# Task brief
As the answer, give a copy of each line below that includes the word "indigo".

----- Supplied data -----

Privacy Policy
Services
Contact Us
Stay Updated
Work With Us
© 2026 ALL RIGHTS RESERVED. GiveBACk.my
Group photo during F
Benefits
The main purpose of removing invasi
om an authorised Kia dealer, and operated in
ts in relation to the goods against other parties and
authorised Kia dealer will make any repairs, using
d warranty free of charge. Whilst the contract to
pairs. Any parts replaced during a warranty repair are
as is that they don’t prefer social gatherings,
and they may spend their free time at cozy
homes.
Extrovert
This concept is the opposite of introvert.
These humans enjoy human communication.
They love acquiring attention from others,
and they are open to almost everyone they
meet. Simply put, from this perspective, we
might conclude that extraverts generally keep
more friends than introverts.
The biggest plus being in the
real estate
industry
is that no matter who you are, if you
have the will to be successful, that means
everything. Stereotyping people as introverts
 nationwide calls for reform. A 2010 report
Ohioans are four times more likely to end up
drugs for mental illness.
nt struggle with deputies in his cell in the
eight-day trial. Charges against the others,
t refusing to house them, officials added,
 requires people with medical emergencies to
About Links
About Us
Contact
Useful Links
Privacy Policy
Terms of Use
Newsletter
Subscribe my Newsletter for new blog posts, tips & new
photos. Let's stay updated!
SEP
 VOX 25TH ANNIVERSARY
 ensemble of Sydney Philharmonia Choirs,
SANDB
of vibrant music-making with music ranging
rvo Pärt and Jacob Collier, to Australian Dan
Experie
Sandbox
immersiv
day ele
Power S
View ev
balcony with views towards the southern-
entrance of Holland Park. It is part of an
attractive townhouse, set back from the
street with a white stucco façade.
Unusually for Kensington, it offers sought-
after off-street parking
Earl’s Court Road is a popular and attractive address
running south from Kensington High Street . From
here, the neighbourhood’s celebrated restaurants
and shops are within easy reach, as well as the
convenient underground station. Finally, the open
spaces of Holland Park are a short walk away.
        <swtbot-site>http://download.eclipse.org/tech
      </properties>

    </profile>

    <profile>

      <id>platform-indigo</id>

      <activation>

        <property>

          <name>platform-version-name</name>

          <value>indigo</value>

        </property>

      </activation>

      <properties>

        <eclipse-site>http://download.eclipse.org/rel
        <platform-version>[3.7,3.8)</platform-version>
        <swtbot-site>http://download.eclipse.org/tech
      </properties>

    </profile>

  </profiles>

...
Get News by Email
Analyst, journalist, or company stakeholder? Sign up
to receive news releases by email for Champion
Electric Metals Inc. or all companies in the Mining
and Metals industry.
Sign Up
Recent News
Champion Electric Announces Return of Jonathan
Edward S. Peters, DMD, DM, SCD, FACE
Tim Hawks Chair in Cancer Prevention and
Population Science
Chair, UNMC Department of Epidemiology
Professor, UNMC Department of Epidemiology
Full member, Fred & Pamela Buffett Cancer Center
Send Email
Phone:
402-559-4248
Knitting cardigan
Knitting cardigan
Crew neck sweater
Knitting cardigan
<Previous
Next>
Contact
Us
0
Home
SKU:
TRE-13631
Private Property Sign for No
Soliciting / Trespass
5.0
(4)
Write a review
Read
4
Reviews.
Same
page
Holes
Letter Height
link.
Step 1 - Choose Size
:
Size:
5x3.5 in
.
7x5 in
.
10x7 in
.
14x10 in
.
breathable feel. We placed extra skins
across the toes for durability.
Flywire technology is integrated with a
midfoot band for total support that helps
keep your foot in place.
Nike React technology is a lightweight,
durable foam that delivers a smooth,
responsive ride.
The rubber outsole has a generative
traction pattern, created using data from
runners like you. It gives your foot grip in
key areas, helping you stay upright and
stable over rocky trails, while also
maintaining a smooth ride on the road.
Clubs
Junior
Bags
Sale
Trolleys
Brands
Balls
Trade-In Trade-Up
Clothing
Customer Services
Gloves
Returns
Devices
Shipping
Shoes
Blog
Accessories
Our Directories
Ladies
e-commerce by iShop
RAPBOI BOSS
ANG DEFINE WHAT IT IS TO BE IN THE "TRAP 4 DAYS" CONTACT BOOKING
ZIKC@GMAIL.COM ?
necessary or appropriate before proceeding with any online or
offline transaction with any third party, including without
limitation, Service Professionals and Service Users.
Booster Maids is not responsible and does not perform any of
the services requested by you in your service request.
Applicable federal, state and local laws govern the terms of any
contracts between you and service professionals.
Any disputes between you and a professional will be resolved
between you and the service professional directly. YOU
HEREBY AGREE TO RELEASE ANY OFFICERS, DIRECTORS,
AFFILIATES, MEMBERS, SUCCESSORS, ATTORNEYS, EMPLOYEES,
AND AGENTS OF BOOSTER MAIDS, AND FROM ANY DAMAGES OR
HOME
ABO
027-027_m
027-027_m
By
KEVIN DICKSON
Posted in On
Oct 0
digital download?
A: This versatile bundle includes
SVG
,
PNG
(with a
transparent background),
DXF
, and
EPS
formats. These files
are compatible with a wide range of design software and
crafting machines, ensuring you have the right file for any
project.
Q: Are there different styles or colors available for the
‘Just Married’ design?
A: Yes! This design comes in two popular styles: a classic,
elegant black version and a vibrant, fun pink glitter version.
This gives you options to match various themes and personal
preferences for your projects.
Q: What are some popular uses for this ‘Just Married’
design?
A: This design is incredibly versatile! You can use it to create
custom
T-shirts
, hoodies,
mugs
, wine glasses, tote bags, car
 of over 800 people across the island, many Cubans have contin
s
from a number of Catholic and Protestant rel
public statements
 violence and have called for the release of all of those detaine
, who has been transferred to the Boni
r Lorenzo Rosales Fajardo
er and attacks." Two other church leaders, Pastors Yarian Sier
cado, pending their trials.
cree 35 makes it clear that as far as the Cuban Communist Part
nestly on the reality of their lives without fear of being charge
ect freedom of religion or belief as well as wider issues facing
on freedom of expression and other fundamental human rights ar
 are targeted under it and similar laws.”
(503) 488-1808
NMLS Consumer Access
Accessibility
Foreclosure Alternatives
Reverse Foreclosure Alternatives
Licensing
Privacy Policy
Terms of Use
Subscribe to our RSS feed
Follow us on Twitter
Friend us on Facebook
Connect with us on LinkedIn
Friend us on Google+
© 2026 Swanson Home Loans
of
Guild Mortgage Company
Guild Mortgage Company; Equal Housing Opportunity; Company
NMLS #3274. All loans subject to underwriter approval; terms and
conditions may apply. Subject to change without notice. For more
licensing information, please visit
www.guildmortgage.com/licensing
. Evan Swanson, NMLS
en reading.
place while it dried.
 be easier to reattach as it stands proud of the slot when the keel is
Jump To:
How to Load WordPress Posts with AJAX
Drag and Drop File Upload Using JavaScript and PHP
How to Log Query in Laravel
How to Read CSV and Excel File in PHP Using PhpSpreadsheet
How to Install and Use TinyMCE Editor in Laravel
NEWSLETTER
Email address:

-----

# Answer to this task
      <id>platform-indigo</id>
          <value>indigo</value>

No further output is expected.